Salesforce and HubSpot just wrapped their big annual conferences, and both of them made one thing abundantly clear in their keynotes and product announcements:
They’re both all-in on AI agents.
During Dreamforce, Salesforce introduced its Agentforce platform, which it says allows you to “build and customize autonomous AI agents to support your employees and customers 24/7.” Basically, you can create autonomous applications that execute tasks using Salesforce products and data. (As examples, Salesforce touts some pre-built agents you can access in Agenforce like a customer service agent, SDR agent, and sales coach agent.)
During INBOUND, HubSpot announced Breeze, which it calls its “AI engine.” Breeze consists today of over 80 AI-powered features across every HubSpot product. This includes Breeze Copilot, which is an AI sidekick that uses generative AI and your CRM data to help you work better and faster in HubSpot. Breeze Agents are also a core component of this AI engine, which are “AI-powered experts designed to automate workflows,” according to HubSpot. These include a Content Agent, Social Media Agent, Prospecting Agent, and Customer Agent.

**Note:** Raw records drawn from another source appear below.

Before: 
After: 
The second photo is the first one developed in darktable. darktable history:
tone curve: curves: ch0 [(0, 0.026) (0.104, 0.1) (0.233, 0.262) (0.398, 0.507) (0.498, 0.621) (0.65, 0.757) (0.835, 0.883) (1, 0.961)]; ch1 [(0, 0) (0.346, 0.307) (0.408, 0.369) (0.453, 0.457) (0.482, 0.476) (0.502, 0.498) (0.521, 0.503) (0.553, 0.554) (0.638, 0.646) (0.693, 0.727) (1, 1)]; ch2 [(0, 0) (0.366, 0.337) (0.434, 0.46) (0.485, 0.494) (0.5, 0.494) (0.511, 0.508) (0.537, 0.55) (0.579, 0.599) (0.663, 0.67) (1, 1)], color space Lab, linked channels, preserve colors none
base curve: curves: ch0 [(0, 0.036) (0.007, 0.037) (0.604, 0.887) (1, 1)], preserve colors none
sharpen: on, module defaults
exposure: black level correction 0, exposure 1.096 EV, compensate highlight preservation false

HubSpot co-founder and CTO Dharmesh Shah also introduced Agent.ai during his keynote at the event. Agent.ai is “a place where you can find and connect with AI agents,” according to a letter from Dharmesh on the site. The site lists out dozens of AI agents that perform a range of marketing and business tasks. (The site says you can then “hire” these agents to perform these tasks, which means spending credits to use them.)
Make no mistake: The hype around AI agents has now reached fever pitch. And that begs the question:
Where are we actually at with AI agents in the enterprise, once you cut through all the hype? And what does all this mean for marketing and business leaders?
I got the answers from Marketing AI Institute founder and CEO Paul Roetzer on Episode 116 of The Artificial Intelligence Show.
The first question to ask might seem obvious, but really isn’t:
What exactly are AI agents?
“Agents are sort of taking on different definitions that it's not really clear what exactly everyone's talking about,” says Roetzer. In our view here at Marketing AI Institute, we’ve typically thought of AI agents as generally capable AI systems that can take autonomous actions for a user.
But it will probably take several steps over a few years to get to “true” AI agents, a timeline we discussed in Episode 87 of The Artificial Intelligence Show. That starts with narrowly capable agents, not generally capable ones, with varying degrees of autonomy and nothing resembling full autonomy.
In a recent interview on the No Priors podcast, Bret Taylor, board member at OpenAI and cofounder of Sierra, an AI agent startup, shared how he looks at defining AI agents with a little more nuance. He breaks AI agents up into three categories:
Alright, so everyone is defining AI agents in slightly different ways. We’re largely not at the point yet where fully autonomous general agents work (or work well) yet. And there’s nuance to how we can look at the different capabilities of the agents that exist today.
So where are we actually at today with AI agents?
“I think what we’re seeing with HubSpot and others is this very early version of these very specifically tuned agents designed to do very specific tasks,” says Roetzer. “They’re not generally capable of doing many things. They’re trained to be a sales rep bot or a coding bot or a service rep bot.”
In other words, these new products built into sales and marketing platforms don’t yet seem to be the generally capable agents that OpenAI lists as Step 3 of 5 on the road to artificial general intelligence (AGI).
There’s nothing wrong with that. It’s still very, very early and AI agents hold great promise. But it is worth noting as the hype around AI agents grows.
Despite being very early, we need to start thinking about the very real impact AI agents will have on marketing and business now, says Roetzer.
We don’t have generally capable and fully autonomous agents that work well in major software platforms just yet. But all signs point to AI agents growing in both their capabilities and their reliability in the near future.
“They're going to start getting really reliable next year, especially the more narrow they are, the better you train them, the more data they have,” says Roetzer.
As they do, they’re going to change things.
“HubSpot, Salesforce, Google, Microsoft, [and anyone else building agents] none of them are going to talk about these agents being replacements to workers,” says Roetzer. “They're all going to talk about them being unlocks and enhancements and augmentations.”
Yet that’s not the full story—and everyone at these companies knows it.
“Let's get one thing clear: agents will replace people,” says Roetzer. “This is regardless of the marketing messaging that people use.”
As AI agents become increasingly capable at performing tasks within your existing software, you will simply need fewer people to do the work you are doing today. (HubSpot’s page about Breeze on its website begins to hint at this, saying its agents can “Increase your team’s productivity without expanding your staff.”)
But it also may not all be doom and gloom, says Roetzer.
"I'm also highly confident people will have new or evolved jobs training and managing these agents,” he says. “Because who better to build them and to know how they're performing and to improve them than the people who have domain expertise and knowledge in that space?"